=== THE TASK ===
Locate each line in the material that contains the string "UMRAH" with matching case, and copy those lines.

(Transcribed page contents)
================
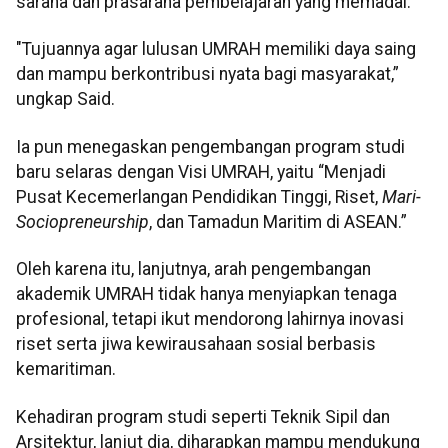
sarana dan prasarana pembelajaran yang memadai.
"Tujuannya agar lulusan UMRAH memiliki daya saing
dan mampu berkontribusi nyata bagi masyarakat,”
ungkap Said.
Ia pun menegaskan pengembangan program studi
baru selaras dengan Visi UMRAH, yaitu “Menjadi
Pusat Kecemerlangan Pendidikan Tinggi, Riset,
Mari-
Sociopreneurship
, dan Tamadun Maritim di ASEAN.”
Oleh karena itu, lanjutnya, arah pengembangan
akademik UMRAH tidak hanya menyiapkan tenaga
profesional, tetapi ikut mendorong lahirnya inovasi
riset serta jiwa kewirausahaan sosial berbasis
kemaritiman.
Kehadiran program studi seperti Teknik Sipil dan
Arsitektur, lanjut dia, diharapkan mampu mendukung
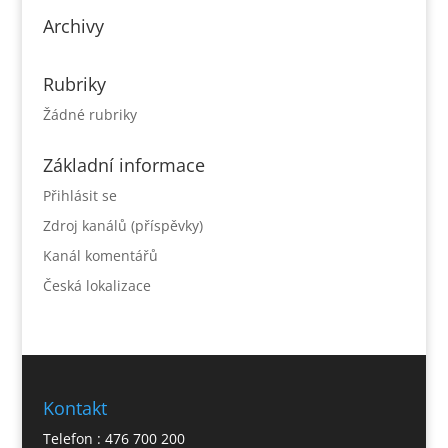
Archivy
Rubriky
Žádné rubriky
Základní informace
Přihlásit se
Zdroj kanálů (příspěvky)
Kanál komentářů
Česká lokalizace
Kontakt
Telefon : 476 700 200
================
=== SOLUTION FOR THIS EXERCISE ===
"Tujuannya agar lulusan UMRAH memiliki daya saing
baru selaras dengan Visi UMRAH, yaitu “Menjadi
akademik UMRAH tidak hanya menyiapkan tenaga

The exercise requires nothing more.